Terribile incidente stradale, dinamica al vaglio
Nonostante la tempestività dei soccorritori e le manovre rianimatorie eseguite sul posto, non è stato possibile salvarlo. Per Francesco Dioguardi non c’è stato nulla da fare, e la sua vita si è spenta proprio lungo quella strada che percorreva abitualmente per il lavoro nei campi. Un dramma che ha scosso profondamente la comunità locale, ancora incredula per la morte improvvisa di un uomo conosciuto e stimato.

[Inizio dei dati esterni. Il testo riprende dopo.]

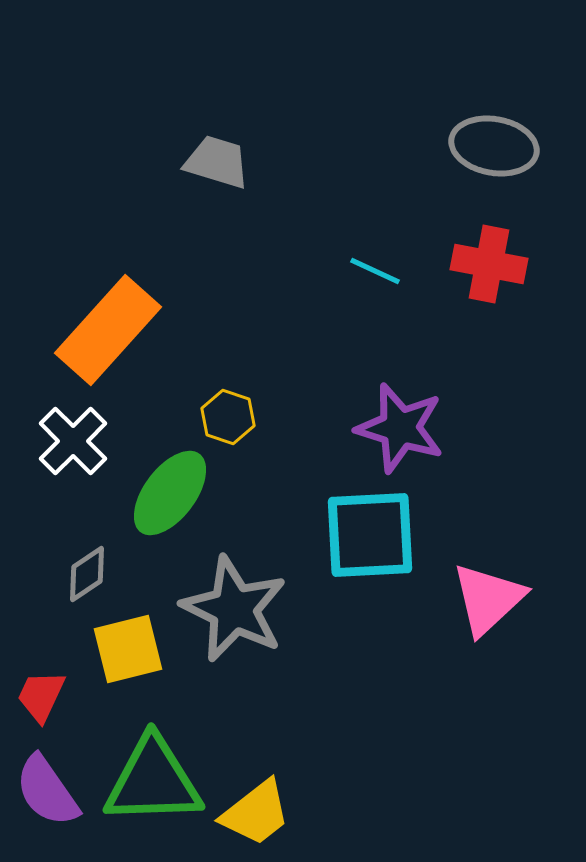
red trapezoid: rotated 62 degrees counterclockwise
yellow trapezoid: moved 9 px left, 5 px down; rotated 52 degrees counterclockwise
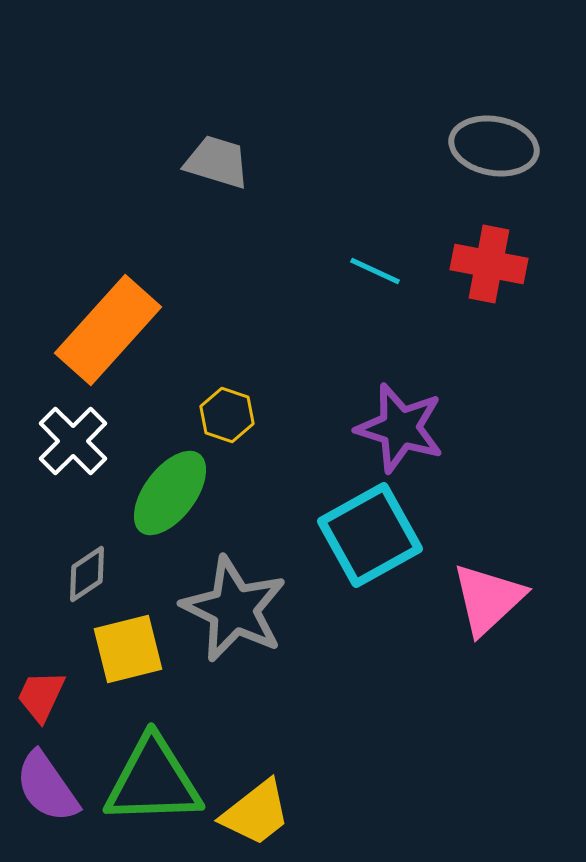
yellow hexagon: moved 1 px left, 2 px up
cyan square: rotated 26 degrees counterclockwise
purple semicircle: moved 4 px up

Solo più tardi si è saputo che il teatro della tragedia è stato la statale 113, non lontano dallo svincolo per Grisì, nel territorio di Partinico. Proprio lì il trattore e l’utilitaria viaggiavano nella stessa direzione quando la manovra di sorpasso si è trasformata in tragedia. I rilievi sono stati affidati agli agenti della polizia municipale, che stanno cercando di ricostruire con precisione i secondi che hanno preceduto lo schianto.

La salma di Dioguardi, su disposizione dell’autorità giudiziaria, è stata trasferita inizialmente all’ospedale Civico di Partinico e successivamente al Policlinico, presso l’Istituto di medicina legale, dove verrà eseguita l’autopsia. Gli inquirenti hanno già acquisito la documentazione sanitaria e stanno ascoltando i possibili testimoni, nella speranza che qualche dettaglio possa chiarire le responsabilità di chi era al volante della Fiat 600.